In the interview, Mozilo also accused Merrill Lynch & Co. analyst Kenneth Bruce of "irresponsible behavior" in suggesting in an Aug. 15 research report that downgraded Countrywide to "sell" from "buy" and said that Countrywide might face a possible bankruptcy if market conditions worsen.
Countrywide slides on dim outlook
At least two analysts this month had said that Countrywide's fate could include bankruptcy.
Merrill Lynch (Charts) spokeswoman Carrie Gray declined to comment and said Bruce was not granting interviews.
"There is no more chance for bankruptcy today for Countrywide than there was six months ago, a year ago, two years ago, and when the stock was $45 a share," Mozilo said. "We're a very solid company."
Going it alone
Countrywide faced a credit shortage this month as mortgage defaults rose and capital markets tightened. On Aug. 16, it announced an unexpected drawdown of an entire $11.5 billion credit line because it had trouble selling short-term debt.

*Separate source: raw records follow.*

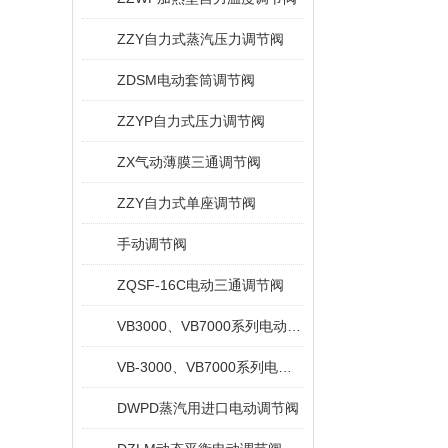
ZZY自力式蒸汽压力调节阀
ZDSM电动套筒调节阀
ZZYP自力式压力调节阀
ZX气动薄膜三通调节阀
ZZY自力式单座调节阀
手动调节阀
ZQSF-16C电动三通调节阀
VB3000、VB7000系列电动三通阀
VB-3000、VB7000系列电动调节阀
DWPD蒸汽用进口电动调节阀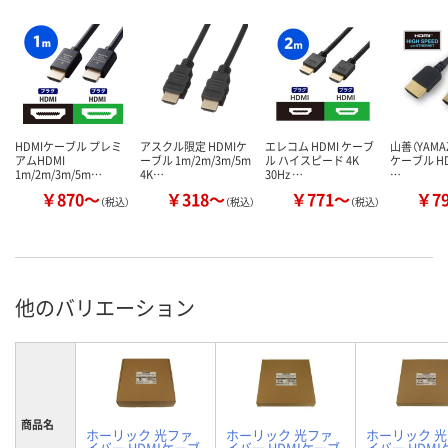
HDMIケーブル プレミ
アスクル限定 HDMIケ
エレコム HDMI ケーブ
山善（YAMAZ
アムHDMI
ーブル 1m/2m/3m/5m
ル ハイスピード 4K
ケーブル HD
1m/2m/3m/5m…
4K…
30Hz …
…
￥870～
￥318～
￥771～
￥7
（税込）
（税込）
（税込）
他のバリエーション
商品名
ホーリック 光ファ
ホーリック 光ファ
ホーリック 
イバー HDMIケーブ
イバー HDMIケーブ
イバー HDM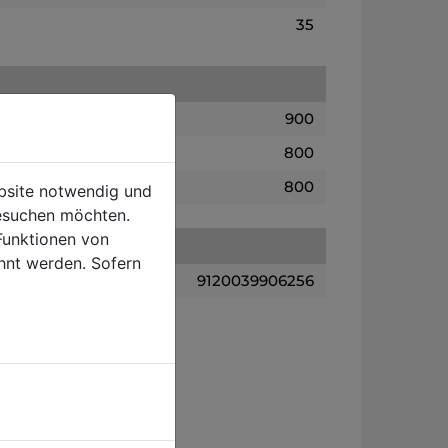
35
900
800
800
ebsite notwendig und
esuchen möchten.
Funktionen von
hnt werden. Sofern
9120039906256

Bank of America Corp. (up $0.25 to $51.90, Charts, Fortune 500) on Wednesday invested $2 billion in Countrywide, buying preferred securities convertible into common stock and helping to shore up the latter's finances.
However the investment also raised speculation that the second-largest U.S. bank might eventually buy Countrywide, which Mozilo helped launch in 1969.
"We've gone it alone for 40 years and can go it alone for another 40 years," he said.
Analysts have said Countrywide might lose mortgage market share to well-diversified commercial banks with deeper balance sheets, including Bank of America, Citigroup Inc. (down $0.07 to $48.36, Charts, Fortune 500), JPMorgan Chase & Co. (down $0.39 to $45.61, Charts, Fortune 500) and Wachovia Corp. (down $0.04 to $49.66, Charts, Fortune 500)
Countrywide held a 17.4 percent market share from January to June, according to the Inside Mortgage Finance newsletter.
Countrywide (up $0.22 to $22.04, Charts, Fortune 500) shares fell about 1 percent while Mozilo spoke. In afternoon trading, they were up more than 1.2 percent on the New York Stock Exchange.